À propos de L’Astrée existent deux questions irritantes et fascinantes à la fois, en ce qu’elles impliquent des questions plus larges de théorie de la littérature, comme disent les auteurs anglo-saxons. La première concerne la « philosophie d’Urfé ». Le néo-platonisme a longtemps été donné comme la clé philosophique du roman (thèse de Maxime Gaume sur les sources de l’œuvre d’Urfé) : cette affirmation est encore reçue comme une évidence par certains, mais elles donnent lieu à des discussions (voir page 886-92 et note 4 de la page 88). La deuxième question porte sur la valeur à donner aux suites et fins publiées après la mort de l’auteur. On s’accordait à faire confiance à la fin du roman donnée par Baro. Le livre signale que cette hypothèse est aujourd’hui remise en question (Eglal Henein), mais il la retient dans la lecture qu’il propose (p. 18, p. 164-177). Tout se passe comme si lire L’Astrée, c’était donc inventer au roman la fin qui lui manque, ce « point final » (Paul Ricœur) par lequel le sens se construit, même si ce sens ne devait être que la révélation de la « faillite du sens ».

Ce livre a le bonheur d’ouvrir une période qui ne pourra pas manquer de remettre sur le devant de la scène dix-septièmiste le roman d’Honoré d’Urfé. Le quatrième centenaire de la parution de la première partie de L’Astrée (1607-2007) qui a été marqué par la sortie du film d’Éric Rohmer constituera aussi sans aucun doute une date dans les études sur l’œuvre d’Honoré d’Urfé. Une équipe animée par le Professeur Delphine Denis prépare une édition critique du roman qui paraîtra chez Honoré Champion directement en format de poche. Cette équipe a déjà fondé un site qui offre notamment l’édition hypertextuelle du roman, « Le Règne d’Astrée » (http://www.astree.paris-sorbonne.fr/).

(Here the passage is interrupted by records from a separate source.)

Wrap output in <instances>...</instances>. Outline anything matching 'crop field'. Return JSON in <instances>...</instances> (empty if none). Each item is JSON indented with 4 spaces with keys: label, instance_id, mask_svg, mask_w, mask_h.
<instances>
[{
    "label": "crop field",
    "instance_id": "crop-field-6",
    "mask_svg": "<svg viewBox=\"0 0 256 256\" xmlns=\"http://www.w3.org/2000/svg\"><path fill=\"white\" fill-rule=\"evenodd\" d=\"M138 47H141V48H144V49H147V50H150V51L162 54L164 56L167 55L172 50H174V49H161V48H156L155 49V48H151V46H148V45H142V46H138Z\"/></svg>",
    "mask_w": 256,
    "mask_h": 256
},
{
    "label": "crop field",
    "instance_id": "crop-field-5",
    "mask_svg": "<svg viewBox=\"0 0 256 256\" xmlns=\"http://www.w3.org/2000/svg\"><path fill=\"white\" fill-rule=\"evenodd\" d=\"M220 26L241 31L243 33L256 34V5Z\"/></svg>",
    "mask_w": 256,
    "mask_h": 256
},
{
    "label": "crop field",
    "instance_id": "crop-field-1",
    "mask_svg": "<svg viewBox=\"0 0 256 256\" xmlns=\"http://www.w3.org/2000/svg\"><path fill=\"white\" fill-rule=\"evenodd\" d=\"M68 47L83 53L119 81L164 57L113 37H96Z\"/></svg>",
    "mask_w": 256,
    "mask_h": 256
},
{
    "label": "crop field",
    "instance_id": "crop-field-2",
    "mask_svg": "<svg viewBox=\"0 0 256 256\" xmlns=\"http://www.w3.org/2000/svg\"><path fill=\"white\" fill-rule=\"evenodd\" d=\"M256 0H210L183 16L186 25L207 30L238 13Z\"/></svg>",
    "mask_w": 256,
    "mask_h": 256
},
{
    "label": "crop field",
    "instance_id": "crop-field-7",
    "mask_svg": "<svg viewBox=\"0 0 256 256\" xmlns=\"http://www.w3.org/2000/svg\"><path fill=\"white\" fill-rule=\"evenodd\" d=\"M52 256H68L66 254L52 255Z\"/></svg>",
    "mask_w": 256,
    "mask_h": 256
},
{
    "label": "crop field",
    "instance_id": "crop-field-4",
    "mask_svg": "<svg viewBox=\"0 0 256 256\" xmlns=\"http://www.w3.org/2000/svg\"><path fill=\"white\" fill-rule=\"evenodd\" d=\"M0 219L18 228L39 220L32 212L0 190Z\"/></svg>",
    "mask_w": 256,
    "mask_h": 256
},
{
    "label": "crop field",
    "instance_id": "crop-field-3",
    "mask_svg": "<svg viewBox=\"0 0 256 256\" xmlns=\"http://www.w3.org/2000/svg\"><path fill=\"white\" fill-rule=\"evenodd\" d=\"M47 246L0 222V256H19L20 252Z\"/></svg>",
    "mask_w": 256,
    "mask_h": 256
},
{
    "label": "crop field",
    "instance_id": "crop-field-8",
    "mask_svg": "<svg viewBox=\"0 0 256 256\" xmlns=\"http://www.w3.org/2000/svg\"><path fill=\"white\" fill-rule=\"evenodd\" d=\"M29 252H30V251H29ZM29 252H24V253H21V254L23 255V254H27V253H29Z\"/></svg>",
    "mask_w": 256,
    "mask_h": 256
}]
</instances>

Elle a organisé des colloques et journées d’études : « Éditer L’Astrée » (octobre 2006, actes à paraître dans la revue XVIIe siècle), « La gloire de L’Astrée (juillet 2006) et « Lire L’Astrée » (octobre 2007, actes à paraître aux Presses Universitaires de la Sorbonne). Parallèlement un colloque franco-allemand (Prof. Dr. Reinhard Krüger), « L’Astrée dans tous ces états » a eu lieu en juillet 2007. Ces différents travaux permettront d’approfondir certaines questions (héritage du roman grec dont la fortune a fait l’objet d’un livre de Laurence Plazenet signalé par T. Gheeraert dans la bibliographie), de les reposer en d’autres termes (rapport de la « pensée du roman » et de la pensée philosophique, objet d’une thèse en cours de J.-B. Rolland, Paris-IV) et d’en formuler de nouvelles, en particulier sur trois points différents mais qui constituent sûrement une trinité pour ce qui est d’Urfé, l’histoire du livre (« bibliographie matérielle » du roman), l’histoire de la langue française et l’histoire des idéaux stylistiques.